CURRENT STATE OF DEVELOPMENT
The initial shipload of colonists numbered 4000, but before a year passed more than 12,000 had arrived. Development of the colony proceeded peacefully and efficiently, for the colonists had the experience of six new worlds before them on which to base their plan. Rather than pursue a purely free enterprise economy, the Romulan plan called for the establishment of community-owned industry. Thus telecommunication, power generation, primary metal production, housing, appliance manufacture, production of transport vehicles, and medicine are the province of large monopolies in which all colonists own an interest. The planet-wide constitution reserves farming, clothing manufacture, and all other small-scale industries and industries not yet developed to individual entrepreneurs. The Constitution also guarantees the property rights of all citizens and no laws prohibit competition with the community-owned industry. It is too early to say how this form of economic organization will perform over the long term. To date, economic progress on Romulus has been as fast as can be expected on any new world.
Research and Development
At this writing, the lifestyle of people on Romulus is changing so quickly that detailed description of the state of development would be out of date by the time this bulletin reaches the reader. The map of Romulus shows how much of the planet remains unexplored and detailed aerial reconnaissance has not even taken place over large portions of the planet’s surface. At this writing, pioneers have explored only the continent of Bounty, the only one inhabited at this time. On the outboard hemisphere, little more than orbital reconnaissance has taken place over several of the unnamed continents. Within the next ten years, Romulans hope to complete shuttle fly-by reconnaissance of these regions. For years to come, though, much territory will remain to be explored on the ground by adventurous pioneers. The Bounty population is spreading rapidly into the remote areas of the Wolf Peninsula thanks largely to the availability of crude but rugged antigravity cars. Improved transportation allowed the creation of a second industrial center named Reforma at the base of the Peninsula just 12 years after the colony commenced, and Romulans expect it to be a focal point for even more rapid development.

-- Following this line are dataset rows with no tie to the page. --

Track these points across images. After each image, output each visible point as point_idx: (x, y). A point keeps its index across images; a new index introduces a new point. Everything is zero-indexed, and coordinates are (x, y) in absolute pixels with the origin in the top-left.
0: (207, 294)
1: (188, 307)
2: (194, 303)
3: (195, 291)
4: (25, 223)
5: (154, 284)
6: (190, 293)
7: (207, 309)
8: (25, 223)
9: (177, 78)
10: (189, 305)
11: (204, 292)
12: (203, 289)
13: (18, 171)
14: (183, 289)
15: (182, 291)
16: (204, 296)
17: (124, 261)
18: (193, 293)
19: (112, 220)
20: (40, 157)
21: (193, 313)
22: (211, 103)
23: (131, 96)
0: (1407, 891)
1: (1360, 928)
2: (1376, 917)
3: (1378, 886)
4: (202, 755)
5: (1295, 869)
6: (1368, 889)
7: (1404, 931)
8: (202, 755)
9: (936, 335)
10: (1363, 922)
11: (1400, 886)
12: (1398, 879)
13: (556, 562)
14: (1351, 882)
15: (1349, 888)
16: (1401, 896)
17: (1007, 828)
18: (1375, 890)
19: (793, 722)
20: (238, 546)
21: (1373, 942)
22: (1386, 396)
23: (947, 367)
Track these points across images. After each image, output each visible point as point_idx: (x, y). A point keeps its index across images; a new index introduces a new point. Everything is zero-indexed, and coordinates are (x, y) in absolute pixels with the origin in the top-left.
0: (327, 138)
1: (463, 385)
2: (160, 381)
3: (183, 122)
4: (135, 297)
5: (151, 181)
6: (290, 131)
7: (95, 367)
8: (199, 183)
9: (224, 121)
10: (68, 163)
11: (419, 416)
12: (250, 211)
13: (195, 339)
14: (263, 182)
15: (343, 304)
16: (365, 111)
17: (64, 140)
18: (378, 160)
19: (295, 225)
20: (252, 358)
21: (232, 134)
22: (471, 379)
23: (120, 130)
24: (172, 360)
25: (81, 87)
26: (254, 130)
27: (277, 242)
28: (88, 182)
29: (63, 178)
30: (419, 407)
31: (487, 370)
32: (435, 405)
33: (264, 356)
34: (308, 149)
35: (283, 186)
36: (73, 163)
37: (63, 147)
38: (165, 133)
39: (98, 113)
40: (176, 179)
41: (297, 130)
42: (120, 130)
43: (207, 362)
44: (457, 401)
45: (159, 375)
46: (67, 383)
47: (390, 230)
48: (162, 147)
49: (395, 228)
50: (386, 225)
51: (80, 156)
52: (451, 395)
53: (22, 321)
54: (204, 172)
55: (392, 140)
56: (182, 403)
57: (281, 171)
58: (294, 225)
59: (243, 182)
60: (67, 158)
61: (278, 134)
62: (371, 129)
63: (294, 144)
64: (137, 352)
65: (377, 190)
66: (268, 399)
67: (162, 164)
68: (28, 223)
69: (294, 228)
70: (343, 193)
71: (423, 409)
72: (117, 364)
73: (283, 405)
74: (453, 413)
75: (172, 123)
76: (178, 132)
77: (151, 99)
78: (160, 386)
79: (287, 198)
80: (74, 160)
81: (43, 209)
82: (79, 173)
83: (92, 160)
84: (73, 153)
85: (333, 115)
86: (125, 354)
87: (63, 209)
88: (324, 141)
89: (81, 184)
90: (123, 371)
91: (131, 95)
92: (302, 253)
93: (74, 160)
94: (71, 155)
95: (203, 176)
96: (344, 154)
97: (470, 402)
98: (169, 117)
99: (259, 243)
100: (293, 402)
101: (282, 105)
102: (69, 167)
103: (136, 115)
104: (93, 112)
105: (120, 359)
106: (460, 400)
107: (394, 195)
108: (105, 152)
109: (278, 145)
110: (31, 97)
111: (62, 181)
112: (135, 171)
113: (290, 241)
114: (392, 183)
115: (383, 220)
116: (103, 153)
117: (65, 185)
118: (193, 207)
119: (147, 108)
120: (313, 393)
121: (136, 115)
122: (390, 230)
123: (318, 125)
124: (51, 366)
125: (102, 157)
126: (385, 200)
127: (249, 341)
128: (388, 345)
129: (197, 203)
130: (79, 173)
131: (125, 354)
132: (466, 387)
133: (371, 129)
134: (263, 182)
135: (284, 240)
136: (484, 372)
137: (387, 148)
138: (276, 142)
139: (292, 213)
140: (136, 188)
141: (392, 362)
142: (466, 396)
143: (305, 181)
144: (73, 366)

The Industrial Planning Board of Romulus has ventured some projections which should give the potential pioneer an idea of what he or she can expect of Romulus in 2386 adtc. Beginning in 2379, all pioneer’s spires will ground at Reforma instead of Sharam, to prevent excessive congestion at the original population center. Every ten or fifteen years, Romulans hope to found another city to absorb incoming colonists and to promote development of other areas of the planet. The industrial plan will emphasize increasing production of prefabricated building materials and consumer goods. At this writing, Romulan industry is confined primarily to assembly industries, relying on importation of many critical items such as electronic components, medical devices, biopolymeric materials, and nuclear fusion reactors. During the next decade Romulans hope to begin original manufacture of some of these critical items. First efforts will begin with those components that are needed as replacement parts for existing equipment and expand into items of original manufacture or design.